* DATA FOR PROCESSING:
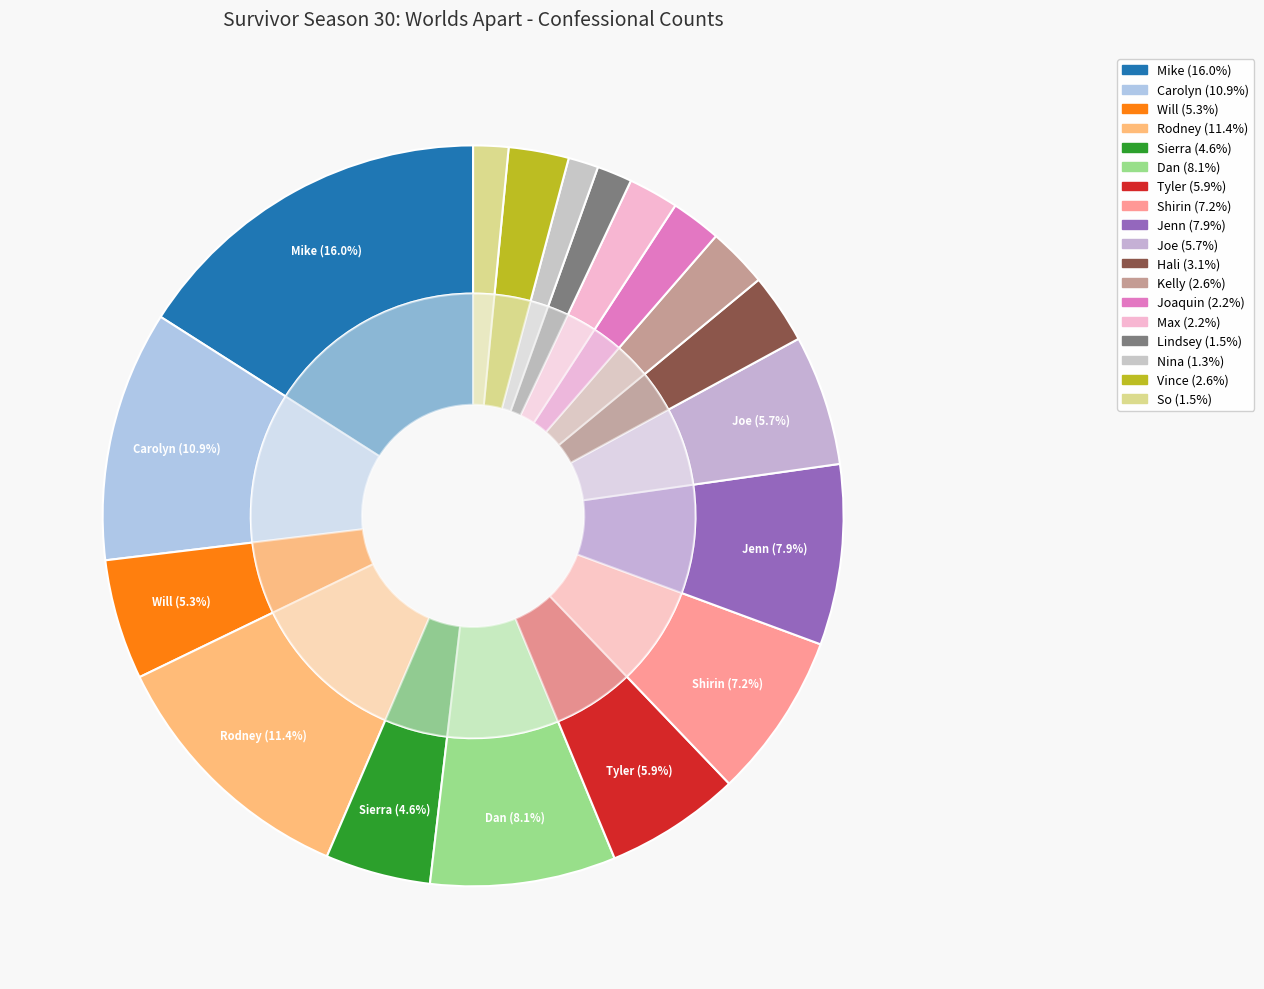

To the nearest percent, what is the difference between the Rodney and Mike slice percentages?

5%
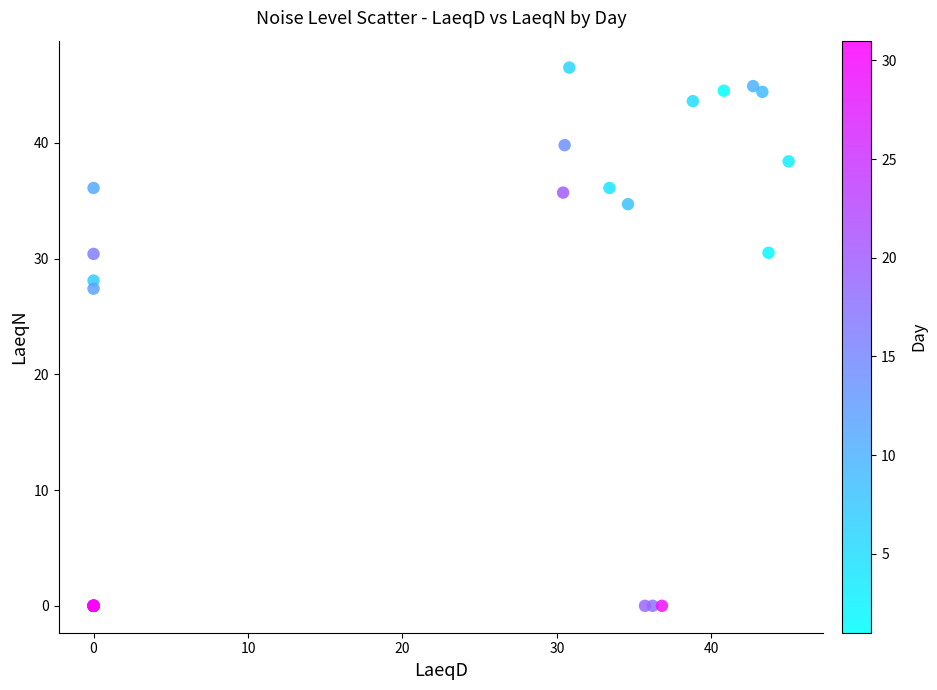

What Y value in the scatter plot is closest to 23?

27.4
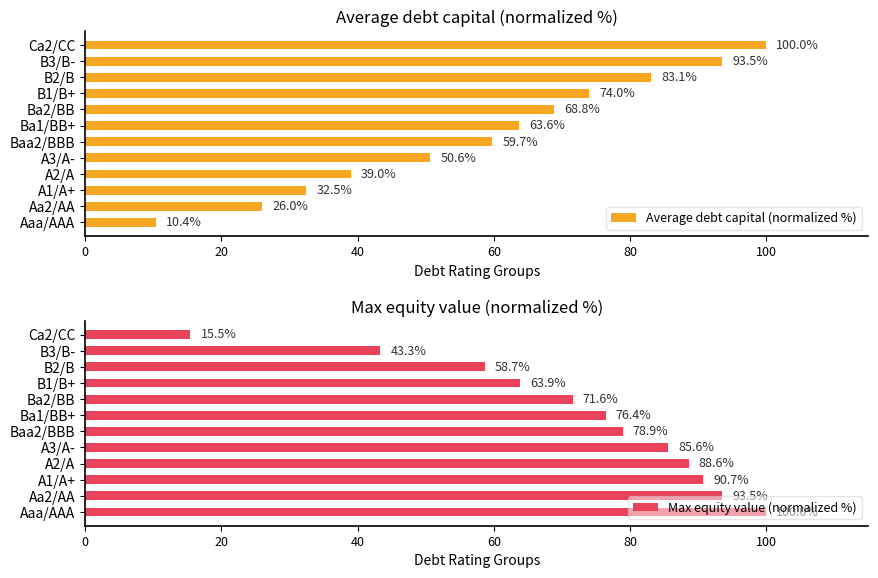

Is it true that Max equity value (normalized %) equals 71.6 at Ba2/BB?

True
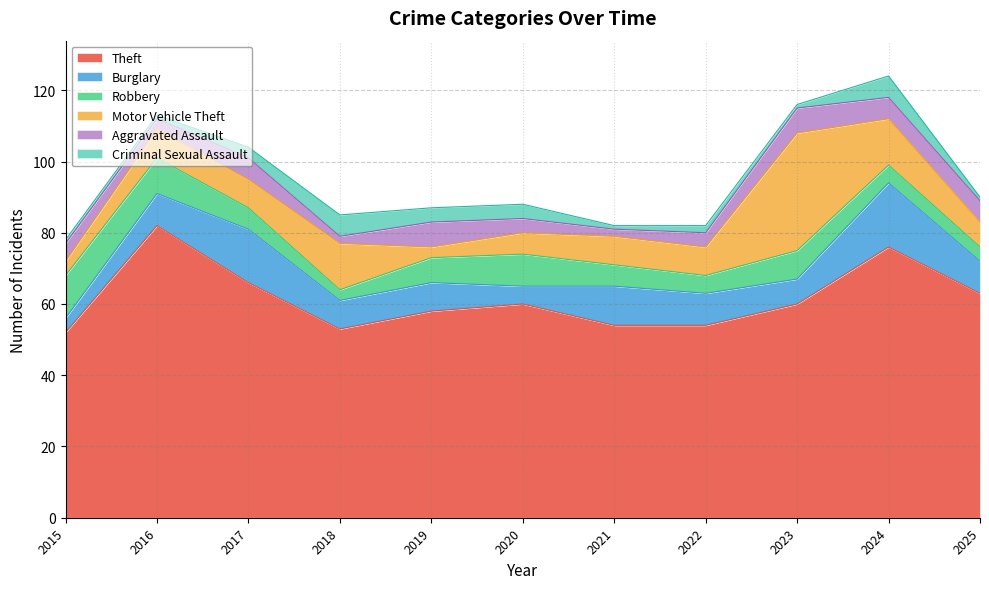

True or false: Robbery has more than 0 points higher than both neighbors.

True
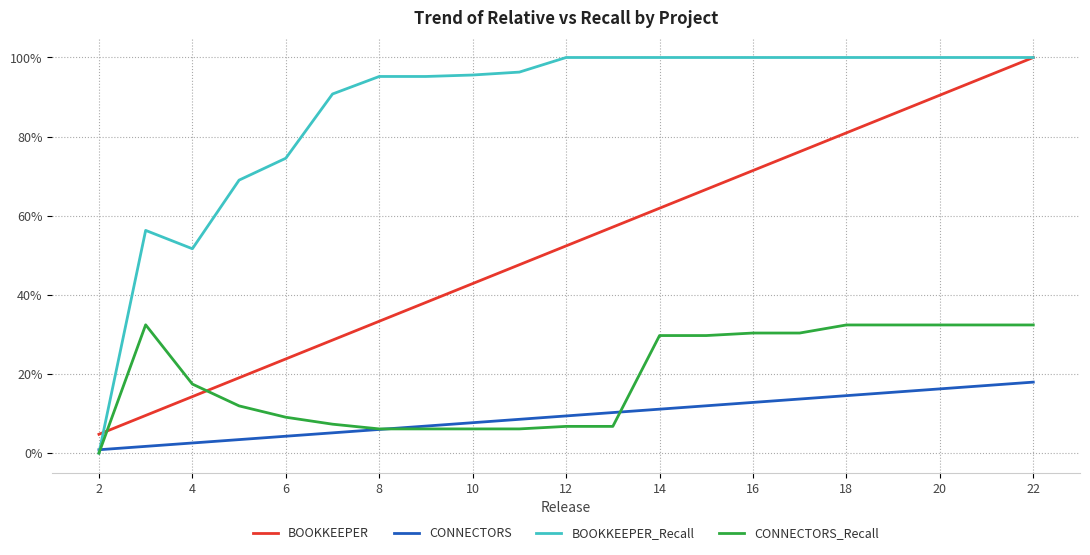

Reading left to right, extract all data points from this chart.

BOOKKEEPER: 0.0	0.1	0.1	0.2	0.2	0.3	0.3	0.4	0.4	0.5	0.5	0.6	0.6	0.7	0.7	0.8	0.8	0.9	0.9	1.0	1.0
CONNECTORS: 0.0	0.0	0.0	0.0	0.0	0.1	0.1	0.1	0.1	0.1	0.1	0.1	0.1	0.1	0.1	0.1	0.1	0.2	0.2	0.2	0.2
BOOKKEEPER_Recall: 0.0	0.6	0.5	0.7	0.7	0.9	1.0	1.0	1.0	1.0	1.0	1.0	1.0	1.0	1.0	1.0	1.0	1.0	1.0	1.0	1.0
CONNECTORS_Recall: 0.0	0.3	0.2	0.1	0.1	0.1	0.1	0.1	0.1	0.1	0.1	0.1	0.3	0.3	0.3	0.3	0.3	0.3	0.3	0.3	0.3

* ACTIVITY:
Reproduce every line of the data above verbatim, omitting the pictures.

* ANSWER SPACE:
To the nearest percent, what is the difference between the Rodney and Mike slice percentages?

5%

What Y value in the scatter plot is closest to 23?

27.4

Is it true that Max equity value (normalized %) equals 71.6 at Ba2/BB?

True

True or false: Robbery has more than 0 points higher than both neighbors.

True

Reading left to right, extract all data points from this chart.

BOOKKEEPER: 0.0	0.1	0.1	0.2	0.2	0.3	0.3	0.4	0.4	0.5	0.5	0.6	0.6	0.7	0.7	0.8	0.8	0.9	0.9	1.0	1.0
CONNECTORS: 0.0	0.0	0.0	0.0	0.0	0.1	0.1	0.1	0.1	0.1	0.1	0.1	0.1	0.1	0.1	0.1	0.1	0.2	0.2	0.2	0.2
BOOKKEEPER_Recall: 0.0	0.6	0.5	0.7	0.7	0.9	1.0	1.0	1.0	1.0	1.0	1.0	1.0	1.0	1.0	1.0	1.0	1.0	1.0	1.0	1.0
CONNECTORS_Recall: 0.0	0.3	0.2	0.1	0.1	0.1	0.1	0.1	0.1	0.1	0.1	0.1	0.3	0.3	0.3	0.3	0.3	0.3	0.3	0.3	0.3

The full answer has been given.